Wie können wir auf einem Globus, der sich mit 1.000 Meilen pro Stunde um seine Achse, mit 67.000 mph um die Sonne, mit 500.000 Meilen pro Stunde um die Galaxie und mit weiteren Millionen Meilen pro Stunde durch das Universum dreht, still/unbewegt sein? Das Herz schlägt, die Zellen im Körper bewegen sich, die Nahrung wird verdaut, das Gehirn erzeugt Hirnwellen, und das Blut wird durch die Arterien gepumpt. Wie können wir da zur Ruhe kommen? Was ist es, das zur Ruhe kommt? Offensichtlich kann niemandes physischer Körper innerhalb eines Zeit-Raums absolut still werden, denn Zeit-Raum selbst ist Bewegung.

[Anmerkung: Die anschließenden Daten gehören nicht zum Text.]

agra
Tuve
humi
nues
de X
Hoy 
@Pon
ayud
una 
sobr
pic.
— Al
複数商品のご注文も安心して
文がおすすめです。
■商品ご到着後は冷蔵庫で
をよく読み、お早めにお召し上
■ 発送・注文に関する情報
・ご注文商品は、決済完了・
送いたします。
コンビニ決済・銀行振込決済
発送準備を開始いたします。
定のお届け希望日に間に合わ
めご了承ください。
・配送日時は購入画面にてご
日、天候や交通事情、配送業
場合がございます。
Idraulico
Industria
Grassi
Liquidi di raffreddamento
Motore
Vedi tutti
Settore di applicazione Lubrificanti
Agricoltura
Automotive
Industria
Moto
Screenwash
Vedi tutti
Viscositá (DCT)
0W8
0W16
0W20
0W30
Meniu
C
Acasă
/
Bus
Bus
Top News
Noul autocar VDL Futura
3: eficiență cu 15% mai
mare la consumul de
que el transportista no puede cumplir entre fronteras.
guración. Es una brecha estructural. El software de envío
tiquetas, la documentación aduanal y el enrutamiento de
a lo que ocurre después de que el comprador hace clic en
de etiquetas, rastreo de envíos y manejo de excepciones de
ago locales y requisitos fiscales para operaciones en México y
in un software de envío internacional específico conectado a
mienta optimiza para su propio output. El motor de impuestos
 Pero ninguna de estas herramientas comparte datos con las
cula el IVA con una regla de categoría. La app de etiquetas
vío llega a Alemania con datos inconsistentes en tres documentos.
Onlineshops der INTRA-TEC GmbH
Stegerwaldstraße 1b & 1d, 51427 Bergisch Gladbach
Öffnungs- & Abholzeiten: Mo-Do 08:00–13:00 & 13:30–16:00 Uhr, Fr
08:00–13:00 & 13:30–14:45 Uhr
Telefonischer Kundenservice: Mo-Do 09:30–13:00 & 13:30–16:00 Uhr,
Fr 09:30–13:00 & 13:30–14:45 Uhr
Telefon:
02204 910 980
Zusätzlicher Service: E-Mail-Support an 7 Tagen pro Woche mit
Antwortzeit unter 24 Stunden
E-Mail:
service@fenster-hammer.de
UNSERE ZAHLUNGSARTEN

Wenn wir also sagen: „Sei still und wisse”, müssen wir über etwas anderes sprechen, etwas jenseits von Zeit und Raum, etwas jenseits des Physischen. Was mit Stille gemeint ist, ist etwas, wofür wir in der modernen Sprache kein Wort haben. „Stille” kommt dem am nächsten, aber das Wort ist unzureichend, um etwas zu beschreiben, das nicht zu dieser dualistischen Welt gehört. Was tatsächlich erkannt wird, ist eine Art von ursprünglichem Bewusstsein, das jenseits von Stille und Bewegung, jenseits von Zeit ist. Es ist ewig, der Grund deines Seins, der nicht kommt und geht, wie der unbewegliche Mittelpunkt eines Rades oder die Stille im Zentrum eines Wirbelsturms. Wenn Prajna oder die Weisheit unserer wahren Natur verwirklicht ist, wird es offensichtlich, dass Stille und Bewegung eine vom Geist geschaffene Dualität sind. Fülle und Leere sind eine vom Geist geschaffene Dualität. Ruhe und Lärm sind eine vom Verstand geschaffene Dualität. Alles ist bereits in der Stille enthalten, oder die Bewegung der Welt ist identisch mit der Stille. Die sogenannte äußere Welt wird durch die Verwirklichung der Stille transzendiert, die, wenn sie verwirklicht ist, das einschließt, was sie transzendiert. Die Dualität von Stille und Bewegung bricht in sich zusammen. Das ist das Geheimnis deines Seins – eine Öffnung aller Dimensionen ins Dimensionslose. Du kommst zu diesem Zentrum, das überall und nirgends ist, indem du aufhörst, unbewusst auf die Phänomene zu reagieren, die auftauchen.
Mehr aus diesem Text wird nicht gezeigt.